World Medical Association condemns attempt to suspend Israeli Medical Association

New initiative from group of anti-Israel individuals and organisations to eject the IMA is robustly rejected by the WMA itself

A Palestinian worker receives a shot of the Moderna vaccine from an Israeli paramedic (Photo: Magen David Adom)
A Palestinian worker receives a shot of the Moderna vaccine from an Israeli paramedic (Photo: Magen David Adom)

The Israeli Medical Association has described attempts to have it suspended from the World Medical Association as “setting an extremely dangerous precedent”, with the WMA itself making it clear that it opposes the initiative.

As reported by The Lancet, various organisations, including the “People’s Health Movement” and “Doctors for Gaza” have called for the IMA to be ejected from the WMA, accusing it of having “colluded in the unspeakable treatment of Palestinians during this war” and saying that it has “never acknowledged the evidence for the deliberate targeting of health facilities and health workers in Gaza”. The British Medical Association, which effectively serves as a trade union for doctors and medical personnel in the UK, suspended its ties with the IMA last summer.

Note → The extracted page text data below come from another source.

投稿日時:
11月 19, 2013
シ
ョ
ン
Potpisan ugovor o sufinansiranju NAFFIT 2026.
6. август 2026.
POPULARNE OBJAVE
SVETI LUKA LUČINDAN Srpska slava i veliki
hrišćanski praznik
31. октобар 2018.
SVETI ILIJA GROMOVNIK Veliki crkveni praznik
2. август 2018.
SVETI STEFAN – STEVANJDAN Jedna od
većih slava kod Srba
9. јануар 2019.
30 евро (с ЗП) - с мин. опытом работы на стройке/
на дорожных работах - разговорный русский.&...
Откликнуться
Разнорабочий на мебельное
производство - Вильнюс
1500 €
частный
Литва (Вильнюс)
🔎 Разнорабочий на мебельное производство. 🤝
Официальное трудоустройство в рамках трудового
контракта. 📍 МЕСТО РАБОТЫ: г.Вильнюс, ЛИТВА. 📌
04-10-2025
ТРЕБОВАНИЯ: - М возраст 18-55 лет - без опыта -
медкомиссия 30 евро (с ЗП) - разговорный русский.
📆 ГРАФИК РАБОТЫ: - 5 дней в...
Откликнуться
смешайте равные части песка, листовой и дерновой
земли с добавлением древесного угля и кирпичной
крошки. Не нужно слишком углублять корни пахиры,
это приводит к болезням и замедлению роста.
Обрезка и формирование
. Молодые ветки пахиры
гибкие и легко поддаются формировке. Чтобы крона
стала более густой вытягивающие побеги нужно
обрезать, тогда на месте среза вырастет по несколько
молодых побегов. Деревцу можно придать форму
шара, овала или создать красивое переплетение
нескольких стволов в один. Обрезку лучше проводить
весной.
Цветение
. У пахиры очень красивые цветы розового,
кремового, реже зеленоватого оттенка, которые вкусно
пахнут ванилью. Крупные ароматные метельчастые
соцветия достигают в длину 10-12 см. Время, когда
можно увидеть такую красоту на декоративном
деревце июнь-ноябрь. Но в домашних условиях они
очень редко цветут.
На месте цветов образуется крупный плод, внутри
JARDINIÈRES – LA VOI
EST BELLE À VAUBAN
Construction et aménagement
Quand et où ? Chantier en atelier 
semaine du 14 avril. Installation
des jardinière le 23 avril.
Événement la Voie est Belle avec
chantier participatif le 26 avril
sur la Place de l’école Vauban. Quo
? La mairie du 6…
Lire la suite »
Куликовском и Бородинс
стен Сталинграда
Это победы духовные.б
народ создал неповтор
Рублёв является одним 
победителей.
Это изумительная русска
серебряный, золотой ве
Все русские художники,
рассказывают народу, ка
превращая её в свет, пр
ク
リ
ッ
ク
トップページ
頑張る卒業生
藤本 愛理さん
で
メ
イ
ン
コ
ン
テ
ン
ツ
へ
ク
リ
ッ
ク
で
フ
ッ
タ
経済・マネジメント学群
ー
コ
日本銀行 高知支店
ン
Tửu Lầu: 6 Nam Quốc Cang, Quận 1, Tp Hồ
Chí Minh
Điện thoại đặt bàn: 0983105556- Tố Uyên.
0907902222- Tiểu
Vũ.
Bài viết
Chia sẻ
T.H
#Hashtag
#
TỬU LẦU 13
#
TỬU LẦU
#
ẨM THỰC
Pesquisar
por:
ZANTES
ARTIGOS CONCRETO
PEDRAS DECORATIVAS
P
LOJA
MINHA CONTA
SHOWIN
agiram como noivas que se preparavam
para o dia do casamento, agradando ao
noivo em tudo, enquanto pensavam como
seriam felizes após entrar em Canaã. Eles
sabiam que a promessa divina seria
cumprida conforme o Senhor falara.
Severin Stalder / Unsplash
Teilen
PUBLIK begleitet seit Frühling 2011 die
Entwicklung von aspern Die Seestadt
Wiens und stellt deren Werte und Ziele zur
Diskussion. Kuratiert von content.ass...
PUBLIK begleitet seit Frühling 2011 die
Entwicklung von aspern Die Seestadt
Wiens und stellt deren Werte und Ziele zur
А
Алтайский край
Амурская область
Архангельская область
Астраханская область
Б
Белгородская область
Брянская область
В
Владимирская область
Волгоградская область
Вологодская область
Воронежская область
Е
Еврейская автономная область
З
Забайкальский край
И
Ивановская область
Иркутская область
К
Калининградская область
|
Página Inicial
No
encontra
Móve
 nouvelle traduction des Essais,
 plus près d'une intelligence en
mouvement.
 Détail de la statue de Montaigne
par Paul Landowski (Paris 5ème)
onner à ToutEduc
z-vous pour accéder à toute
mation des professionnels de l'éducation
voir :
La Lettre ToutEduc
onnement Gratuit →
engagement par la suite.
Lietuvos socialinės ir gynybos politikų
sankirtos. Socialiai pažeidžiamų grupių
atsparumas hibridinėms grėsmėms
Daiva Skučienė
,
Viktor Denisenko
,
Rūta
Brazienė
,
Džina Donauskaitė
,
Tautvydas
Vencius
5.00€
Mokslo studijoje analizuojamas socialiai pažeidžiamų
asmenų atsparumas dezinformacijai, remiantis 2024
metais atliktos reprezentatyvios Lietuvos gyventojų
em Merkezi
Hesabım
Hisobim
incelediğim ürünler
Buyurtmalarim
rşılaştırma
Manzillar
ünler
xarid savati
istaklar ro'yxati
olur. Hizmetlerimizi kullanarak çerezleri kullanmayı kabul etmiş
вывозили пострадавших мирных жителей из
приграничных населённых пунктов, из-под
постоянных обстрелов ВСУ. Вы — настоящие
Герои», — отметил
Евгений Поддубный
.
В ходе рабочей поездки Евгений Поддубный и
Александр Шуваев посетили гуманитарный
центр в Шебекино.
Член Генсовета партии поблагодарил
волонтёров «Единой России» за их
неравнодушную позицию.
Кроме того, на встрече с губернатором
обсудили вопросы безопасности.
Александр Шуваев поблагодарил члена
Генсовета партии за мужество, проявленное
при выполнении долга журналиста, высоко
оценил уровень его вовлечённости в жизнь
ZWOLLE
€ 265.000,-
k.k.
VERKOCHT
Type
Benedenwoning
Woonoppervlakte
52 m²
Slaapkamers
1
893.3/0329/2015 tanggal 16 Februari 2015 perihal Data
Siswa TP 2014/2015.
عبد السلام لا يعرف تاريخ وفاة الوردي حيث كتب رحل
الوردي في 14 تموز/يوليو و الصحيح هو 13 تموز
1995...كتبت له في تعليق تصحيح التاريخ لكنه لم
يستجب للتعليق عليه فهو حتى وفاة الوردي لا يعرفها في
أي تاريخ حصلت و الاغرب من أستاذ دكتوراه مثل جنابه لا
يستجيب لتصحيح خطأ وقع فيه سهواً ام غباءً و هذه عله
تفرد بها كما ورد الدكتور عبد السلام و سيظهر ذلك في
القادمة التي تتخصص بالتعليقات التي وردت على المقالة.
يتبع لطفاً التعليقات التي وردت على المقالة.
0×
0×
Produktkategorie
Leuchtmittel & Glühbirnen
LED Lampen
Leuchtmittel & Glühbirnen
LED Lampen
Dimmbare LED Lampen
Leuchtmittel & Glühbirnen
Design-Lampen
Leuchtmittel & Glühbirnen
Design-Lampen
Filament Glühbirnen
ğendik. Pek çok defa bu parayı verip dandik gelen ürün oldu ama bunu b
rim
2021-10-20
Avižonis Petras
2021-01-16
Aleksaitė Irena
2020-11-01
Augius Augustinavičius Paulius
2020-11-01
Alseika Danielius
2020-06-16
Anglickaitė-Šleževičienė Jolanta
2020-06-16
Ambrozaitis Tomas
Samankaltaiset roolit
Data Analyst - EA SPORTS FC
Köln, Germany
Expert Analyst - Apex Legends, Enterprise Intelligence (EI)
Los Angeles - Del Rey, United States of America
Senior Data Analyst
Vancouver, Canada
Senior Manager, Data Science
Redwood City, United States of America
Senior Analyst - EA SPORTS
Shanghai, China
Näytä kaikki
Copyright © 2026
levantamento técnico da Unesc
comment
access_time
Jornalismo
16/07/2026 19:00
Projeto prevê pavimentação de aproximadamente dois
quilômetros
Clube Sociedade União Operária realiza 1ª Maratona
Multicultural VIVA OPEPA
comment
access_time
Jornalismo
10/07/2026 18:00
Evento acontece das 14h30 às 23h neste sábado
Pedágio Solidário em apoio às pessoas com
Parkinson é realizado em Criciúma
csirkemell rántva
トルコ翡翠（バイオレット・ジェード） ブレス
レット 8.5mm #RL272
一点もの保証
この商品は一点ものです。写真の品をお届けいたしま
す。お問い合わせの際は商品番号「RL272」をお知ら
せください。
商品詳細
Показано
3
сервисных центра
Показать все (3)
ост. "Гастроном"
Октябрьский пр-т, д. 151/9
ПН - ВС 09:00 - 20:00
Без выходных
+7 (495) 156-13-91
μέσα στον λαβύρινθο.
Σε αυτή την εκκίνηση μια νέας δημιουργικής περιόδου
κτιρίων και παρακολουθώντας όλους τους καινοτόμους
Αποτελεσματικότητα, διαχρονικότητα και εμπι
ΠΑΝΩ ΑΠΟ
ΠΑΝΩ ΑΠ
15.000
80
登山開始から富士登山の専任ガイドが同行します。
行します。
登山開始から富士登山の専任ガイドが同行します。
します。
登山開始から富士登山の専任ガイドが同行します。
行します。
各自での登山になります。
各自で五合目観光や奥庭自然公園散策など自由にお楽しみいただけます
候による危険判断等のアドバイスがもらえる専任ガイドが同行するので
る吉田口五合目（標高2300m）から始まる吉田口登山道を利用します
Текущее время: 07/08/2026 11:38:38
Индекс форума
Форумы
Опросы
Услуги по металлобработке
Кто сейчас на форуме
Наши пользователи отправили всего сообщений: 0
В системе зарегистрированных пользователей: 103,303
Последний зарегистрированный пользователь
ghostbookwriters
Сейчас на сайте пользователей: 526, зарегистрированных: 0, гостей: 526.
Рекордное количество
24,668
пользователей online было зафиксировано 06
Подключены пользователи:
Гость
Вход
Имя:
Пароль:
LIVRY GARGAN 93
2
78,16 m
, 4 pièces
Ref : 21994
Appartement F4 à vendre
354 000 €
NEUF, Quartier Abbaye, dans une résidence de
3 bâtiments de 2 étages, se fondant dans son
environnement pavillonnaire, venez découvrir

The IMA told The Lancet: “The accusations against the IMA are, at worst, lies, and at best, highly contested allegations presented as fact. More egregiously, the signatories calls to expel the IMA from the WMA seem to confuse a country’s government with its medical association, an extremely dangerous precedent. Finally, the petition ignores any role of Hamas in the destruction of Gaza’s health-care system, such as their deliberate strategy of hiding beneath and within hospitals and using hospitals for military command centres and ammunition storage, in violation of Article 19 of the Fourth Geneva Convention.”

While the petition organisers wish the question of the IMA’s suspension to be discussed at the WMA’s general assembly in October, the global body told The Lancet that it opposed the initiative, saying that it “deeply values inclusion and believes engagement with its 117 constituent national medical association members is vital to advancing health and medical ethics globally. Preserving dialogue and cooperation among physicians internationally is essential in a world fractured by escalating conflicts and humanitarian crises”. It also made clear that “the IMA, one of our founding members and a strong advocate for WMA ethics and policies, has engaged in the development of our statements on Gaza, and has itself approached the Israeli Government with shared concerns from the medical profession on many occasions.

“The WMA stands against exclusion of any of its members for the actions of their governments—doing so diminishes our ability to call out injustices, and threatens shrinking the dialogue among physicians at this critical time when consensus in support of our medical ethics is so needed”.